If there are multiple kw elements and you want each one as an event then the following might work.

    xml {
        source => "message"
        target => "theXML"
        store_xml => true
    }
    split { field => "[theXML][suite][0][test][0][kw]" }
1 Like

Hey,

Sorry I havent been clear, i'll try explaining myself better. Yes they are multiple kw elements and I would like to store each kw as a separate event.
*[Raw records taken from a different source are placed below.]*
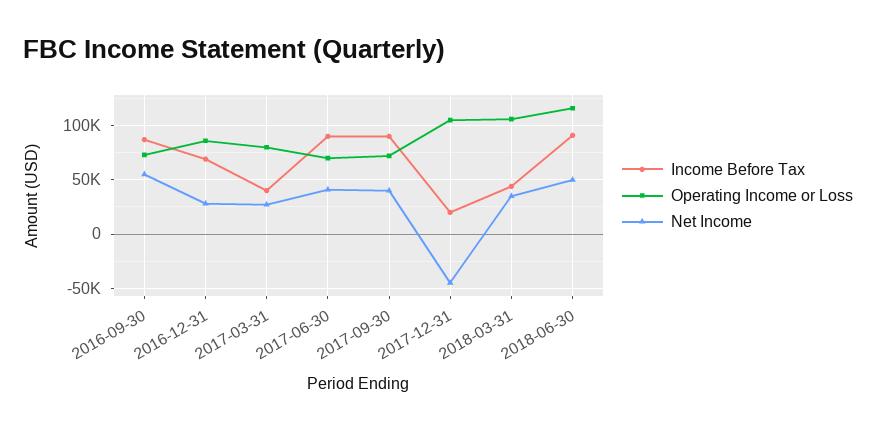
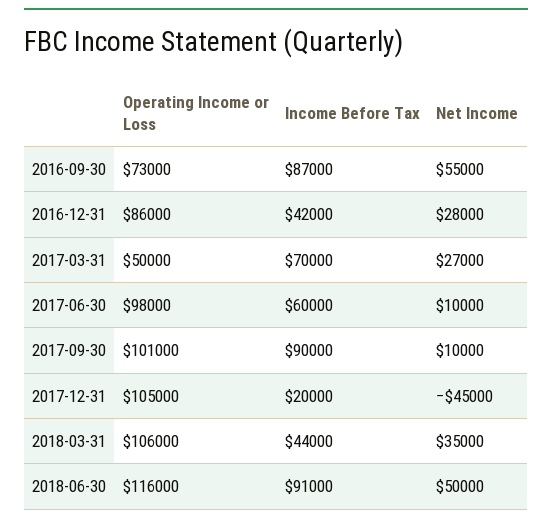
Income Before Tax, 2016-12-31: 70000 -> 42000
Income Before Tax, 2017-03-31: 40000 -> 70000
Operating Income or Loss, 2017-03-31: 80000 -> 50000
Income Before Tax, 2017-06-30: 90000 -> 60000
Operating Income or Loss, 2017-06-30: 70000 -> 98000
Net Income, 2017-06-30: 40000 -> 10000
Operating Income or Loss, 2017-09-30: 70000 -> 101000
Net Income, 2017-09-30: 40000 -> 10000

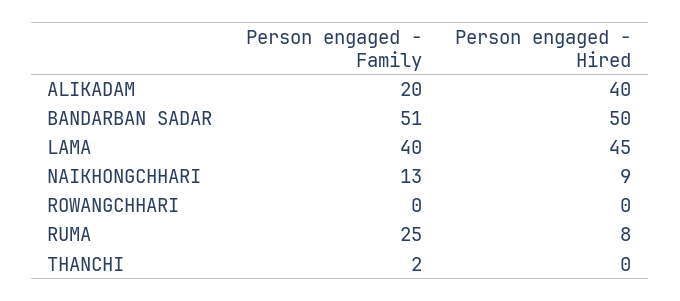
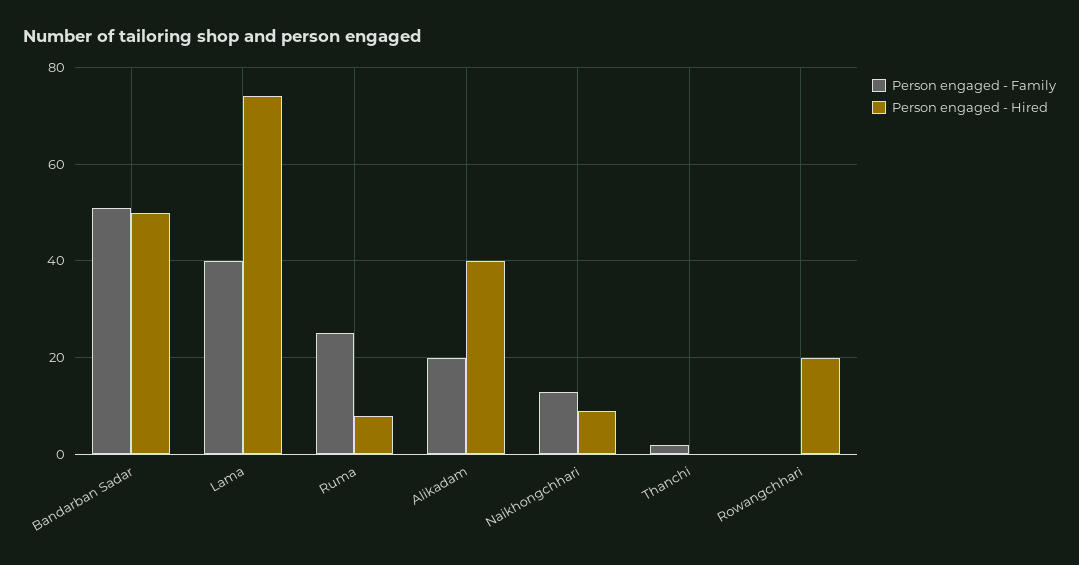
Person engaged - Hired, LAMA: 45 -> 75
Person engaged - Hired, ROWANGCHHARI: 0 -> 20

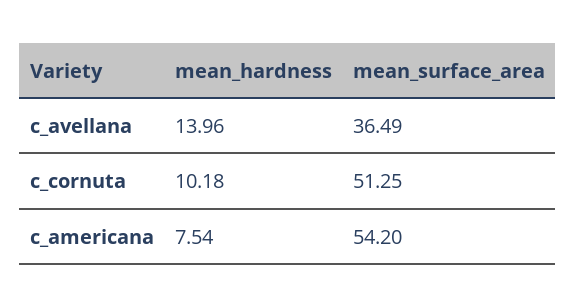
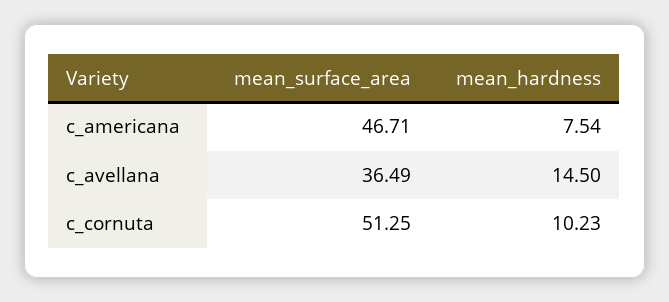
mean_hardness, c_avellana: 13.96 -> 14.5
mean_hardness, c_cornuta: 10.18 -> 10.23
mean_surface_area, c_americana: 54.2 -> 46.71

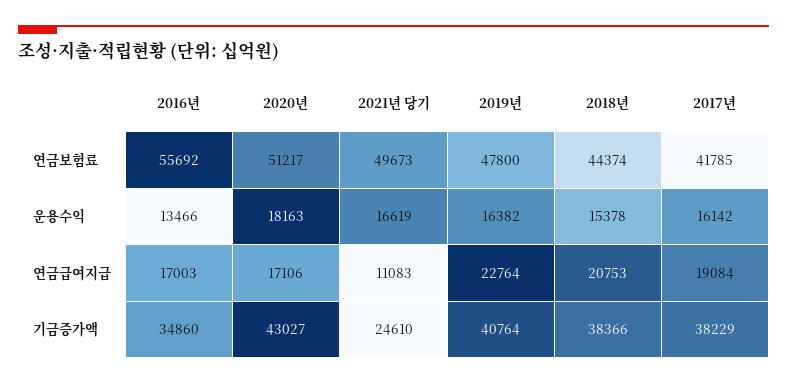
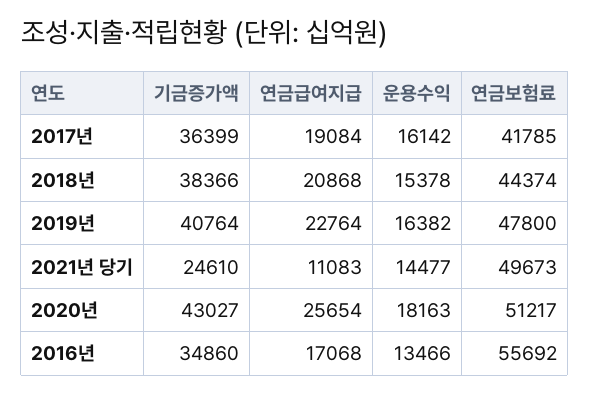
2021년 당기, 운용수익: 16619 -> 14477
2016년, 연금급여지급: 17003 -> 17068
2020년, 연금급여지급: 17106 -> 25654
2018년, 연금급여지급: 20753 -> 20868
2017년, 기금증가액: 38229 -> 36399

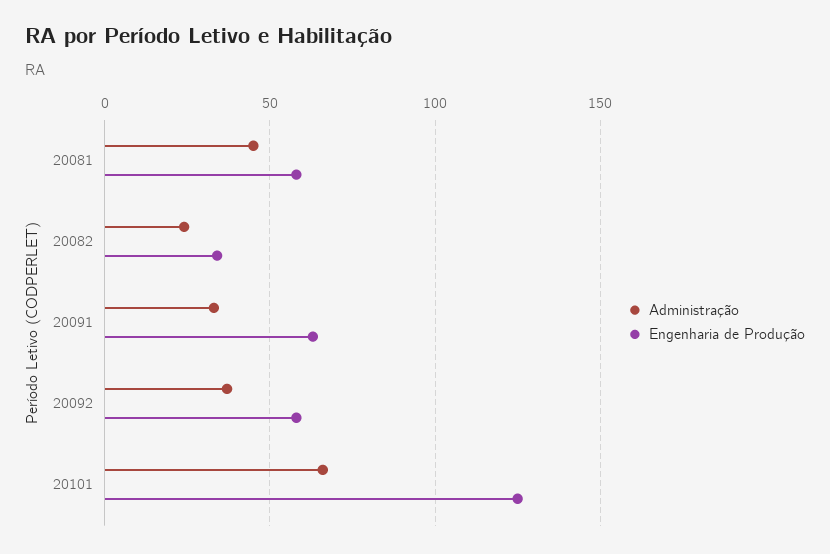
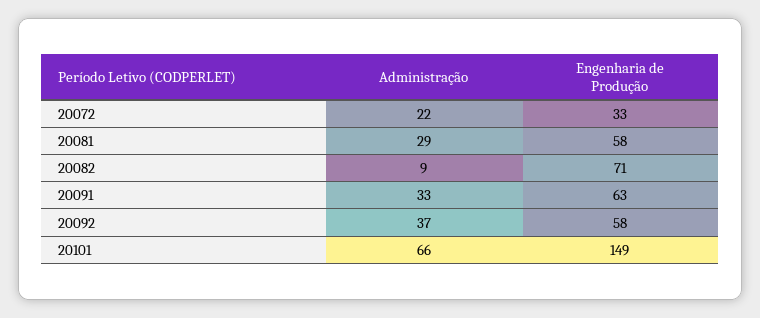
Administração, 20081: 45 -> 29
Administração, 20082: 25 -> 9
Engenharia de Produção, 20082: 35 -> 71
Engenharia de Produção, 20101: 125 -> 149
Administração, 20072: none -> 22
Engenharia de Produção, 20072: none -> 33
My XML file has 3000 lines so I can't copy paste it all here.
Here is a snapshot:

<?xml version="1.0" encoding="UTF-8"?>
<robot generated="20190204 14:20:19.932" generator="Robot 3.0.3.dev20170213 (Python 2.7.15 on win32)">
    <suite source="C:\BAT-Copy\bat-electron\out-tsc\main\main\resources\robotframework\acceptance\Test_Case_1.txt" id="s1" name="Test Case 1">
        <test id="s1-t1" name="Default">
            <kw name="Register Keyword To Run On Failure" library="SeleniumLibrary">
                <doc>Sets the keyword to execute when a SeleniumLibrary keyword fails.</doc>
                <arguments>
                    <arg>Nothing</arg>
                </arguments>
                <msg timestamp="20190204 14:20:40.248" level="INFO">No keyword will be run on failure.</msg>
                <status status="PASS" endtime="20190204 14:20:40.248" starttime="20190204 14:20:40.248"></status>
            </kw>

And I would like to store each kw as an event with the corresponding json format, so:

{
   "_index":"myindex",
   "kw":{
      "doc":"Sets the keyword to execute when a Selenium...",
      "arguments":{
         "arg":"Nothing"
      },
      "msg":"No Keyword will..",
      "status":""
   }
}

, etc.

Each <kw></kw> should be one document.

Thanks in advance,

OK, then you should try these two and see which one you prefer

xml { source => "message" target => "theXML" store_xml => true }
split { field => "[theXML][suite][0][test][0][kw]" }

xml { source => "message" target => "theXML" store_xml => true force_array => false }
split { field => "[theXML][suite][test][kw]" }

The latter will give you events like this

{
   "message" => "<?xml version=\"1.0\" encoding=\"UTF-8\"?>\n<robot generated=\"20190204 14:20:19.932\" generator=\"Robot 3.0.3.dev20170213 (Python 2.7.15 on win32)\">\n    [...]",
      "tags" => [
    [0] "multiline"
],
  "@version" => "1",
    "theXML" => {
    "generated" => "20190204 14:20:19.932",
    "generator" => "Robot 3.0.3.dev20170213 (Python 2.7.15 on win32)",
        "suite" => {
        "source" => "C:\\BAT-Copy\\bat-electron\\out-tsc\\main\\main\\resources\\robotframework\\acceptance\\Test_Case_1.txt",
          "test" => {
              "kw" => {
                "arguments" => {
                    "arg" => "Some more text I want to index"
                },
                      "doc" => "Some other text I want to index"
            },
              "id" => "s1-t1",
            "name" => "Default"
        },
            "id" => "s1",
          "name" => "Test Case 1"
    }
}
}

Typically after using xml+split you will want to use mutate+rename to move fields around.

1 Like

Thanks !! 2nd result is better

Have a great day.

This topic was automatically closed 28 days after the last reply. New replies are no longer allowed.